> WHAT THE EXERCISE ASKS
Print the entries exactly; no image belongs in the copy.

> PROVIDED ENTRIES
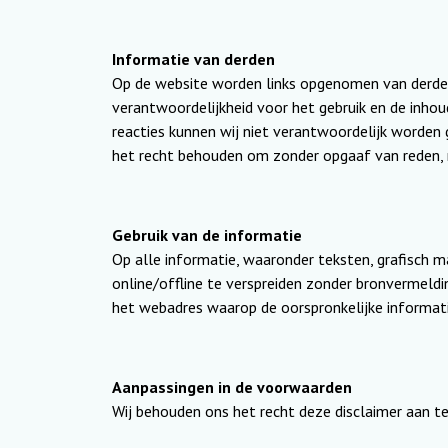
Informatie van derden
Op de website worden links opgenomen van derden,
verantwoordelijkheid voor het gebruik en de inho
reacties kunnen wij niet verantwoordelijk worden
het recht behouden om zonder opgaaf van reden, re
Gebruik van de informatie
Op alle informatie, waaronder teksten, grafisch ma
online/offline te verspreiden zonder bronvermeldi
het webadres waarop de oorspronkelijke informati
Aanpassingen in de voorwaarden
Wij behouden ons het recht deze disclaimer aan t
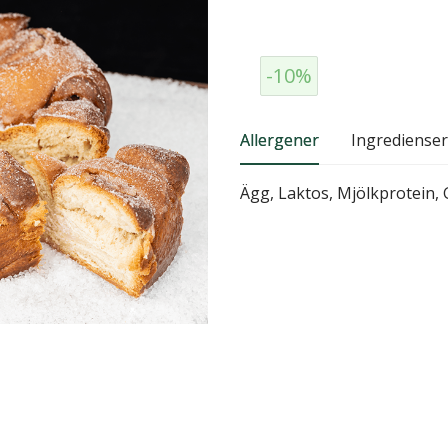
-10%
Allergener
Ingredienser
Ägg, Laktos, Mjölkprotein, 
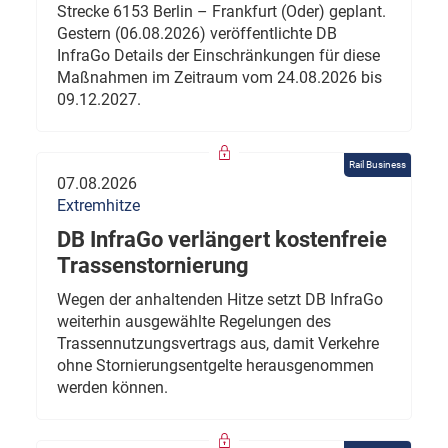
Strecke 6153 Berlin – Frankfurt (Oder) geplant.
Gestern (06.08.2026) veröffentlichte DB
InfraGo Details der Einschränkungen für diese
Maßnahmen im Zeitraum vom 24.08.2026 bis
09.12.2027.
Rail Business
07.08.2026
Extremhitze
DB InfraGo verlängert kostenfreie
Trassenstornierung
Wegen der anhaltenden Hitze setzt DB InfraGo
weiterhin ausgewählte Regelungen des
Trassennutzungsvertrags aus, damit Verkehre
ohne Stornierungsentgelte herausgenommen
werden können.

> EXERCISE SOLUTION
Informatie van derden
Op de website worden links opgenomen van derden,
verantwoordelijkheid voor het gebruik en de inho
reacties kunnen wij niet verantwoordelijk worden
het recht behouden om zonder opgaaf van reden, re
Gebruik van de informatie
Op alle informatie, waaronder teksten, grafisch ma
online/offline te verspreiden zonder bronvermeldi
het webadres waarop de oorspronkelijke informati
Aanpassingen in de voorwaarden
Wij behouden ons het recht deze disclaimer aan t
-10%
Allergener
Ingredienser
Ägg, Laktos, Mjölkprotein, 
Strecke 6153 Berlin – Frankfurt (Oder) geplant.
Gestern (06.08.2026) veröffentlichte DB
InfraGo Details der Einschränkungen für diese
Maßnahmen im Zeitraum vom 24.08.2026 bis
09.12.2027.
Rail Business
07.08.2026
Extremhitze
DB InfraGo verlängert kostenfreie
Trassenstornierung
Wegen der anhaltenden Hitze setzt DB InfraGo
weiterhin ausgewählte Regelungen des
Trassennutzungsvertrags aus, damit Verkehre
ohne Stornierungsentgelte herausgenommen
werden können.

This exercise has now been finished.